Problem details: Look through the records, and wherever the string "LIST" turns up, copy out that line.

Electronics engineering source data
== == ==

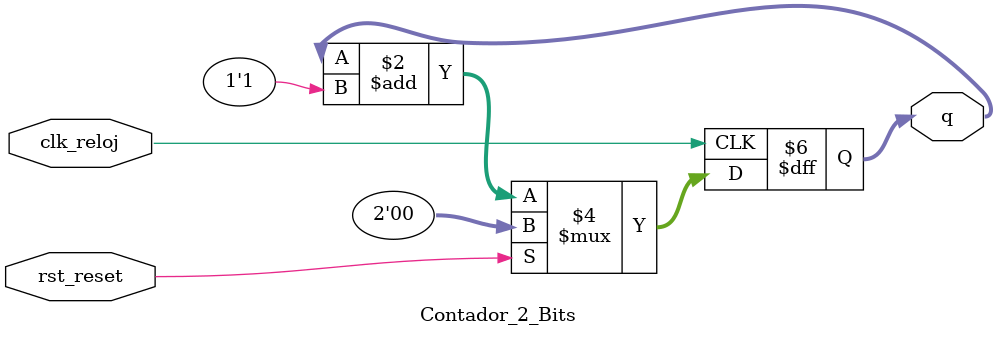
<source format=v>
`timescale 1ns / 1ps

module Contador_2_Bits(
	input wire clk_reloj,
	input wire rst_reset,
	//input wire en_enable,
	output reg [1:0] q
    );


always@(posedge clk_reloj)
	if(rst_reset)
		q <= 2'h0;
	else //if(en_enable)
		q <= q + 1'b1;

endmodule

</source>
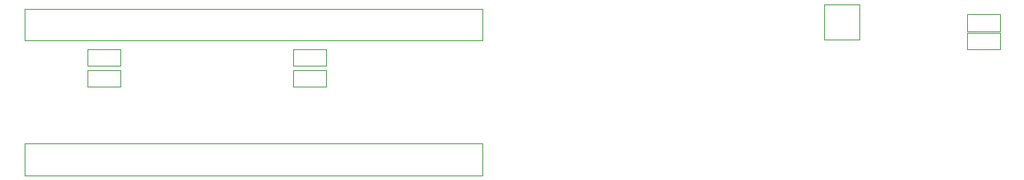
<source format=gbr>
G04 #@! TF.GenerationSoftware,KiCad,Pcbnew,8.0.3*
G04 #@! TF.CreationDate,2024-08-28T21:52:25+01:00*
G04 #@! TF.ProjectId,Seeed,53656565-642e-46b6-9963-61645f706362,rev?*
G04 #@! TF.SameCoordinates,Original*
G04 #@! TF.FileFunction,Other,User*
%FSLAX46Y46*%
G04 Gerber Fmt 4.6, Leading zero omitted, Abs format (unit mm)*
G04 Created by KiCad (PCBNEW 8.0.3) date 2024-08-28 21:52:25*
%MOMM*%
%LPD*%
G01*
G04 APERTURE LIST*
%ADD10C,0.050000*%
G04 APERTURE END LIST*
D10*
G04 #@! TO.C,J2*
X115050000Y-97200000D02*
X115050000Y-100800000D01*
X115050000Y-100800000D02*
X166900000Y-100800000D01*
X166900000Y-97200000D02*
X115050000Y-97200000D01*
X166900000Y-100800000D02*
X166900000Y-97200000D01*
G04 #@! TO.C,R2*
X145470000Y-104155200D02*
X149170000Y-104155200D01*
X145470000Y-106055200D02*
X145470000Y-104155200D01*
X149170000Y-104155200D02*
X149170000Y-106055200D01*
X149170000Y-106055200D02*
X145470000Y-106055200D01*
G04 #@! TO.C,R5*
X221740000Y-99920000D02*
X225440000Y-99920000D01*
X221740000Y-101820000D02*
X221740000Y-99920000D01*
X225440000Y-99920000D02*
X225440000Y-101820000D01*
X225440000Y-101820000D02*
X221740000Y-101820000D01*
G04 #@! TO.C,R4*
X122177600Y-104155200D02*
X125877600Y-104155200D01*
X122177600Y-106055200D02*
X122177600Y-104155200D01*
X125877600Y-104155200D02*
X125877600Y-106055200D01*
X125877600Y-106055200D02*
X122177600Y-106055200D01*
G04 #@! TO.C,R1*
X145470000Y-101767600D02*
X149170000Y-101767600D01*
X145470000Y-103667600D02*
X145470000Y-101767600D01*
X149170000Y-101767600D02*
X149170000Y-103667600D01*
X149170000Y-103667600D02*
X145470000Y-103667600D01*
G04 #@! TO.C,R3*
X122177600Y-101767600D02*
X125877600Y-101767600D01*
X122177600Y-103667600D02*
X122177600Y-101767600D01*
X125877600Y-101767600D02*
X125877600Y-103667600D01*
X125877600Y-103667600D02*
X122177600Y-103667600D01*
G04 #@! TO.C,V+*
X205560000Y-100710000D02*
X205560000Y-96710000D01*
X205560000Y-100710000D02*
X209560000Y-100710000D01*
X209560000Y-96710000D02*
X205560000Y-96710000D01*
X209560000Y-96710000D02*
X209560000Y-100710000D01*
G04 #@! TO.C,J3*
X115050000Y-112500000D02*
X115050000Y-116100000D01*
X115050000Y-116100000D02*
X166900000Y-116100000D01*
X166900000Y-112500000D02*
X115050000Y-112500000D01*
X166900000Y-116100000D02*
X166900000Y-112500000D01*
G04 #@! TO.C,R6*
X221740000Y-97840000D02*
X225440000Y-97840000D01*
X221740000Y-99740000D02*
X221740000Y-97840000D01*
X225440000Y-97840000D02*
X225440000Y-99740000D01*
X225440000Y-99740000D02*
X221740000Y-99740000D01*
G04 #@! TD*
M02*

</source>
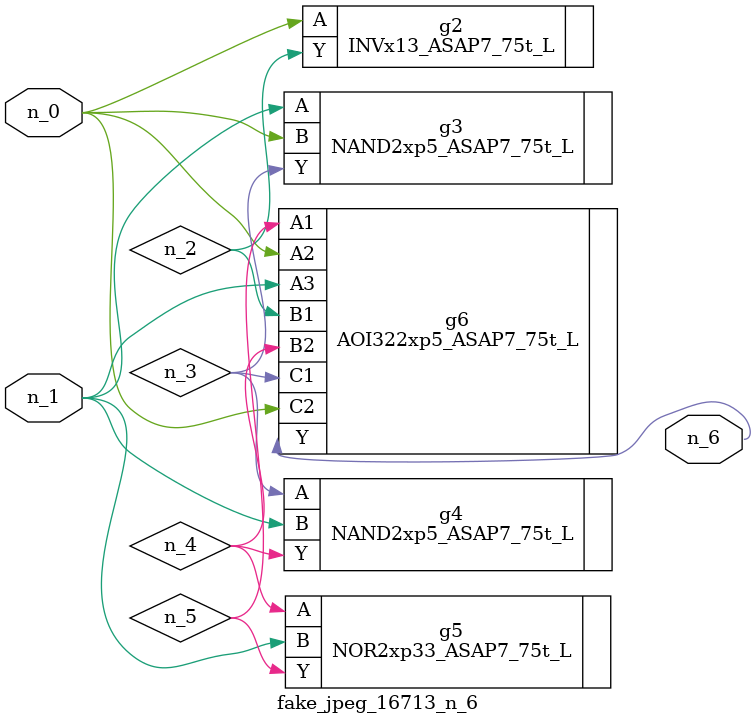
<source format=v>
module fake_jpeg_16713_n_6 (n_0, n_1, n_6);

input n_0;
input n_1;

output n_6;

wire n_3;
wire n_2;
wire n_4;
wire n_5;

INVx13_ASAP7_75t_L g2 ( 
.A(n_0),
.Y(n_2)
);

NAND2xp5_ASAP7_75t_L g3 ( 
.A(n_1),
.B(n_0),
.Y(n_3)
);

NAND2xp5_ASAP7_75t_L g4 ( 
.A(n_3),
.B(n_1),
.Y(n_4)
);

NOR2xp33_ASAP7_75t_L g5 ( 
.A(n_4),
.B(n_1),
.Y(n_5)
);

AOI322xp5_ASAP7_75t_L g6 ( 
.A1(n_5),
.A2(n_0),
.A3(n_1),
.B1(n_2),
.B2(n_4),
.C1(n_3),
.C2(n_0),
.Y(n_6)
);


endmodule
</source>
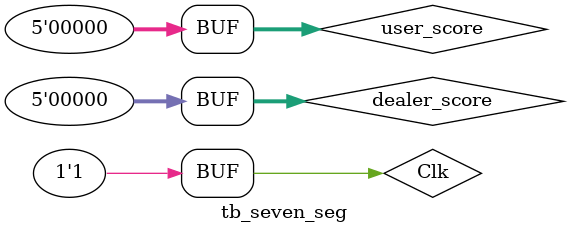
<source format=v>
`timescale 1ns / 1ps


module tb_seven_seg;
    // Module inputs
    reg Clk = 1'b0;
    reg [4:0] user_score;
    reg [4:0] dealer_score;
    
    // Module outputs
    wire [3:0] Anode_Activate;
    wire [6:0] LED_out;
    
    localparam period = 0.5;
    seven_seg UUT(.Clk(Clk),
        .user_score(user_score),
        .dealer_score(dealer_score),
        .Anode_Activate(Anode_Activate),
        .LED_out(LED_out)
        );
      
    // Create fake clock  
    always
    begin
        Clk = 1'b0;
        #period;
        Clk = 1'b1;
        #period;
    end

    // Change user_ and dealer_score
    always
    begin
        user_score = 13;
        dealer_score = 21;
        #100;
        user_score = 4;
        dealer_score = 10;
        #100;
        user_score = 0;
        dealer_score = 9;
        #100;
        user_score = 21;
        dealer_score = 21;
        #100;
        user_score = 0;
        dealer_score = 0;
        #100;
    end
        

endmodule

</source>
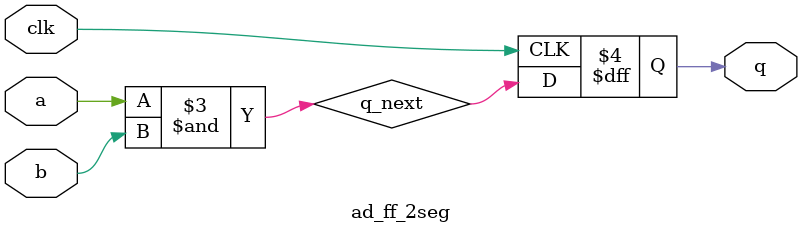
<source format=v>
`timescale 1ns / 1ps


module ad_ff_2seg
   (
    input wire clk, 
    input wire a, b, 
    output reg q
    );
    
     reg q_next; 
     
     // D FF 
     always @(posedge clk)
       q <= q_next; 
       
     // combinational circuit
     always @* 
        q_next = a & b; 
        
endmodule

</source>
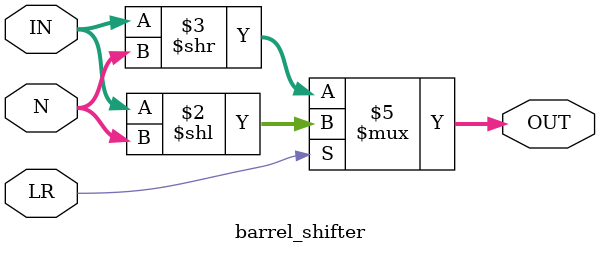
<source format=v>

module barrel_shifter(OUT, IN, LR, N);
	input [7:0]IN;
	input [2:0]N;
	input LR;
	output reg [7:0]OUT;

	always@(*) begin
		if(LR)
			OUT = IN << N;
		else
			OUT = IN >> N;
	end

endmodule
</source>
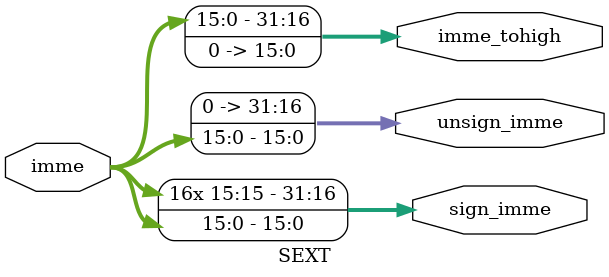
<source format=v>
`timescale 1ns / 1ps


module SEXT(
    input [15:0] imme,
    output [31:0] sign_imme,
    output [31:0] unsign_imme,
    output [31:0] imme_tohigh
    );
    assign sign_imme = {{16{imme[15]}},imme};
    assign unsign_imme = {16'h0000, imme};
    assign imme_tohigh = {imme, 16'h0000};
endmodule

</source>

== == ==

Answer space:
G04 APERTURE LIST*
G04 APERTURE END LIST*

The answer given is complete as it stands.